**Attività**
A. Nel testo sul lavoro e la disabilità, quante domande di lavoro attendono inevase negli uffici provinciali del collocamento mirato?
B. Trascrivi dal testo sul lavoro e la disabilità il passo che comincia con "Mai come in" e finisce con "recapitare un computer.".

**Testo di partenza**
———

Quell’esigenza vitale chiamata Lavoro
Alla fine è arrivata anche la condanna dell’Europa.
L’Italia non ha fatto abbastanza per abbattere le barriere, fisiche,
normative e psicologiche, per consentire l’ingresso alle persone con
disabilità nei normali percorsi lavorativi. Bocciatura che viene
confermata dai dati: il tasso di disoccupazione tra le persone con
disabilità sfiora l’80% e circa 600 mila domande di lavoro attendono
inevase negli uffici provinciali del collocamento mirato. Basta! Basta,
non smetteremo mai di gridarlo!
Dati, statistiche e numeri fanno ombra
alle persone, ai sogni d’indipendenza, di vita autonoma, di
autorealizzazione… Quante storie ho sentito, quante persone mi hanno
confessato i propri dolori e angosce, le paure, le delusioni… E’
veramente ora di dire basta. Il lavoro non si crea per decreto legge
quasi per magia, ma si possono ricreare le condizioni attraverso cui le
persone abbiano una possibilità. Gli under o over qualcosa (si tende a
categorizzare per età le fasce di popolazione più in difficoltà) con o
senza disabilità, in situazione di disagio o no, aspettano una risposta.
Mai come in questo periodo, per vicende personali e per situazioni che coinvolgono l’azienda che edita questo blog,
mi sono soffermato a pensare al lavoro. Sono riaffiorati i ricordi di
un passato in cui il lavoro mi ha salvato la vita. E’ stata la mia
medicina. Da quel letto in riabilitazione dove sono stato steso immobile
per molte settimane, non mi sarei forse più rialzato se non fosse stato
anche per un avveduto direttore che come cadeaux, accanto a qualche
chilo di Nutella, mi fece recapitare un computer.
Un pc, la mia scrittura, il mio lavoro… ed è rinata la voglia di
reagire a una situazione che mi aveva portato a qualche passo dalla
morte. E’ difficile tornare a quei momenti senza che vengano i
lucciconi. Quando ti svegli e, di colpo, ti scopri inutile, un
mucchietto di carne che non si muove. Il tuo cervello che si avvicina
pericolosamente a stati depressivi. Amici e genitori cercano invano di
scacciare in un angolino i tuoi pensieri negativi: chi amerà mai un
paraplegico? come farò a mantenere me e un’eventuale famiglia? Poi
arriva la notte con i suoi silenzi, le sue ore che non passano mai e la
mano si avvicina al pacchetto di farmaci che un infermiere distratto ha
abbandonato sul comodino.
Il lavoro è vita, o almeno lo è stato per me. Undici anni fa, quando
ebbi il mio incidente, incontrai le persone giuste al momento giusto, un
editore, un direttore e dei colleghi che con grande intelligenza
capirono ciò che solo oggi riesco ad apprezzare. Scelsero
consapevolmente di darmi una seconda possibilità, regalandomi una
seconda esistenza. Scelsero allora di far di tutto per riavermi al più
presto in redazione. Un’ora alla settimana, poi mezza giornata, poi una
giornata intera. Ricordo il giorno in cui riuscii a fare ben tre ore nel
mio vecchio ufficio e poi dovetti trascorrere due giorni a letto con la
febbre perché avevo forzato troppo la mano e il mio corpo non riusciva a
seguire la mia voglia di vivere. Ma ero tornato a vivere… ed ero felice.

———

**Contenuto del dataset**
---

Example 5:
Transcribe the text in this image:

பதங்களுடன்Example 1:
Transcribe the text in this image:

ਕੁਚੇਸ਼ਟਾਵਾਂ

———

**Risposte fornite**
A. Circa 600 mila.

B.
Mai come in questo periodo, per vicende personali e per situazioni che coinvolgono l’azienda che edita questo blog,
mi sono soffermato a pensare al lavoro. Sono riaffiorati i ricordi di
un passato in cui il lavoro mi ha salvato la vita. E’ stata la mia
medicina. Da quel letto in riabilitazione dove sono stato steso immobile
per molte settimane, non mi sarei forse più rialzato se non fosse stato
anche per un avveduto direttore che come cadeaux, accanto a qualche
chilo di Nutella, mi fece recapitare un computer.